I was woken not by a sound or a psychic attack, but by a feeling of profound wrongness emanating from the bond. I found Kaelen already awake, standing rigid in the middle of the living area, his head cocked as if listening to a distant frequency.

“Do you hear that?” he asked, his voice dangerously quiet.

I stilled my breathing and listened. At first, there was nothing. Then, I caught it—a faint, almost imperceptible hum, like faulty wiring in the walls. But it wasn't coming from the walls. It was vibrating through the bond itself.

“It’s… an echo,” I whispered. “But it’s not an attack.”

“It’s surveillance,” Kaelen corrected, his eyes glowing with feral intensity. “He’s not trying to hurt us. He’s found a way to tap into the bond’s frequency. He’s listening.”

The implication was a violation worse than any pain. Our private thoughts, our whispered strategies, the intimate moments of trust we had built—was Vorian privy to all of it? A cold dread seeped into my bones.

Kaelen’s solution was swift and brutal. He began feeding the bond a constant, low-level stream of meaningless data—complex mathematical equations, ancient pack histories recited from memory, anything to create psychic static and drown out any useful intelligence. It was like having a raging river constantly flooding my mind. The mental strain was exhausting, leaving me with a perpetual headache and a feeling of being constantly on edge.

We were living in a gilded cage that was also a soundproofed room, and the walls were closing in.

The breaking point came from an unexpected direction. My sister, Lillian.

Her treatment was progressing well, and we spoke on a secure video call every few days. She was my tether to the normal world, a beacon of light in the supernatural darkness. During our next call, she looked tired but smiled brightly.

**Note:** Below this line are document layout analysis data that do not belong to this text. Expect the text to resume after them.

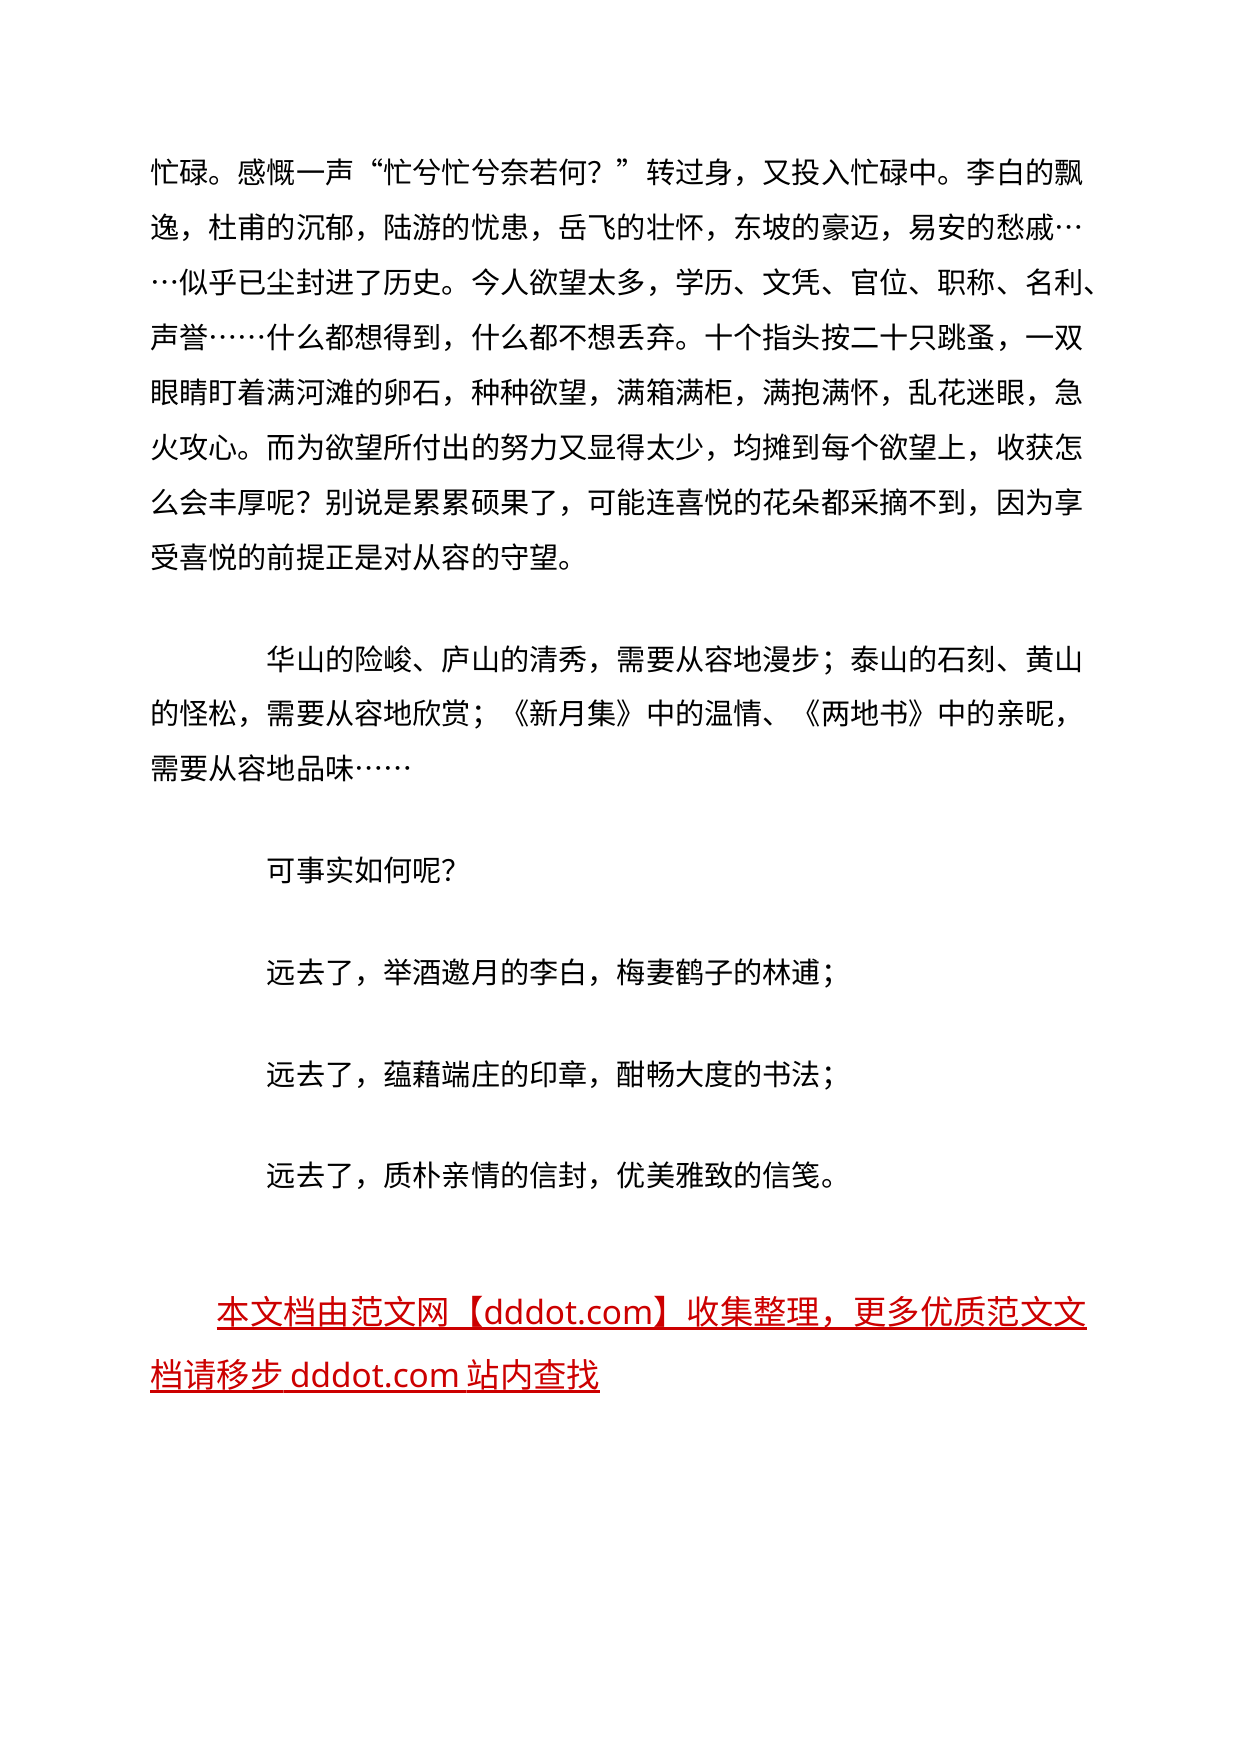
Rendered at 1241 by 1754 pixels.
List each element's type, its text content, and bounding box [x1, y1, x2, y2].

text 华山的险峻、庐山的清秀，需要从容地漫步；泰山的石刻、黄山的怪松，需要从容地欣赏；《新月集》中的温情、《两地书》中的亲昵，需要从容地品味…… [150, 636, 1090, 788]
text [150, 150, 1090, 577]
text 远去了，蕴藉端庄的印章，酣畅大度的书法； [150, 1051, 1090, 1093]
text 远去了，举酒邀月的李白，梅妻鹤子的林逋； [150, 949, 1090, 992]
text 可事实如何呢？ [150, 848, 1090, 890]
text 本文档由范文网【dddot.com】收集整理，更多优质范文文档请移步dddot.com站内查找 [150, 1286, 1090, 1397]
text 远去了，质朴亲情的信封，优美雅致的信笺。 [150, 1153, 1090, 1195]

“The doctors are amazed, Elara. It’s like a miracle.” Her smile then turned mischievous. “Oh, and a lovely florist delivery came today. No card, but the lilies are beautiful. Was that from your mysterious husband?”

My blood ran cold. Lilies were our mother’s favorite flower. A detail from a childhood memory, one I had not shared with Kaelen, one that was uniquely mine.

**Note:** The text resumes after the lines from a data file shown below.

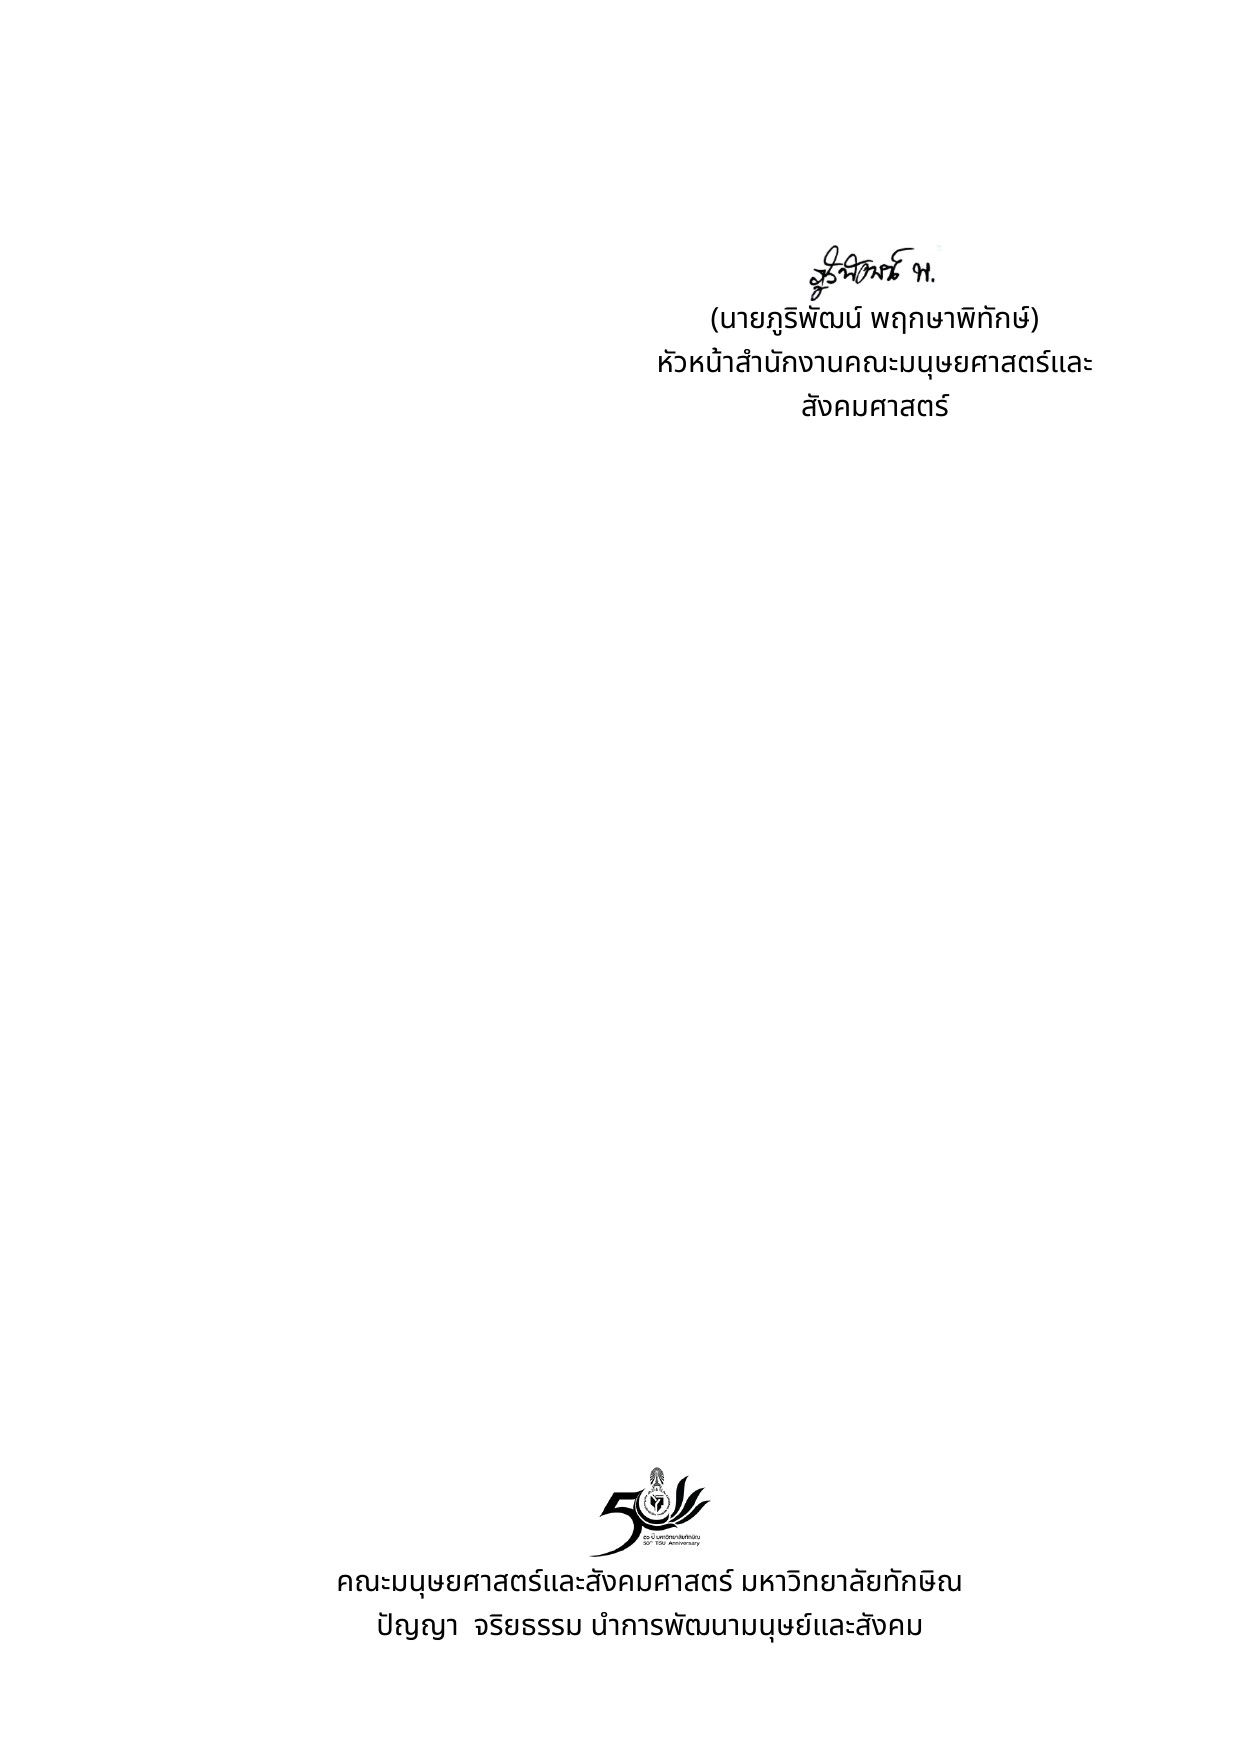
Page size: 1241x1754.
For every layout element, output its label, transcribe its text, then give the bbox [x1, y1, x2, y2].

picture [794, 240, 948, 301]
text (นายภูริพัฒน์ พฤกษาพิทักษ์) [627, 297, 1122, 341]
picture [585, 1462, 714, 1561]
text หัวหน้าสำนักงานคณะมนุษยศาสตร์และสังคมศาสตร์ [627, 341, 1122, 429]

“Lilies?” I managed to keep my voice even. “Describe the delivery person.”

“Hmm, average guy. Forgettable, really. Why? Is everything okay?”

“Everything’s fine,” I lied, my heart hammering against my ribs. “I’m just… touched he thought of you.”

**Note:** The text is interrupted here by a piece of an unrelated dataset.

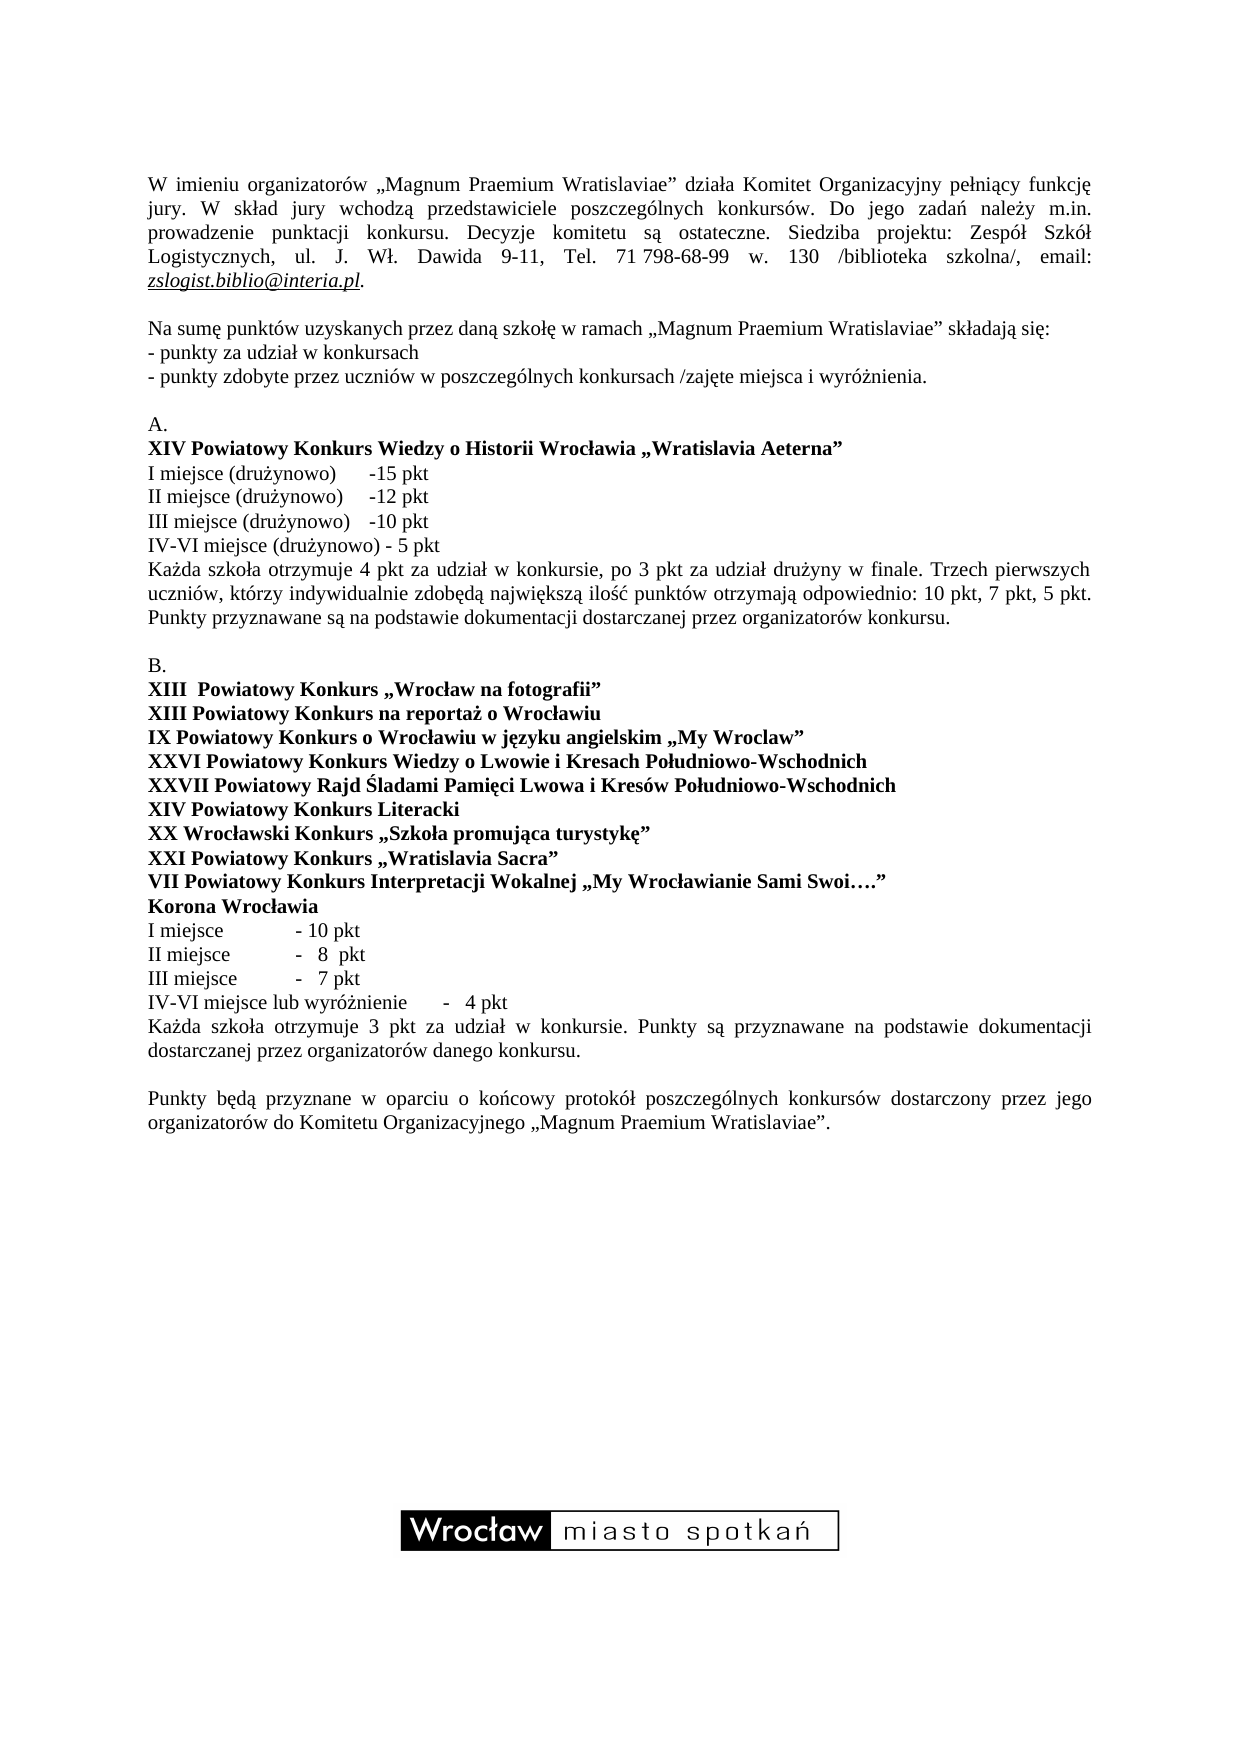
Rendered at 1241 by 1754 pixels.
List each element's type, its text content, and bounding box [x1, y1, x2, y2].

The moment the call ended, I spun to face Kaelen, who had been listening, his face a mask of stormy fury.

“He’s not just listening to the bond,” I said, my voice trembling with a new kind of fear. “He’s using it. He’s sifting through my memories, my past. He targeted Lillian with a message only I would understand. He’s not just in our present, Kaelen. He’s digging into my past.”

The final piece of the puzzle clicked into place with terrifying clarity. This wasn't just an escalation. It was an evolution. Vorian was no longer just a hunter; he was a ghost in the very system of our shared soul, learning our source code to find the ultimate vulnerability.

Kaelen’s phone buzzed, shattering the tense silence. He glanced at it, and the color drained from his face. He turned the screen to me.

It was a single line of text from an untraceable number.

A/N: The past holds the key to breaking the strongest chain. The mother lode is closer than you think.

The message was a taunt, a boast, and a threat all in one. ‘A/N’ – Author's Note. He was narrating his own attack. And ‘the mother lode’… it could only mean one thing.

He wasn't just looking at my childhood. He was looking for the origin of my Weaver power. He was looking for my mother.

Kaelen’s hand crushed the phone, the screen shattering into a spiderweb of cracks.

“He has crossed a line that cannot be uncrossed,” he snarled, the sound echoing with the promise of a coming bloodbath. The static in the bond flared into a roaring inferno of his rage.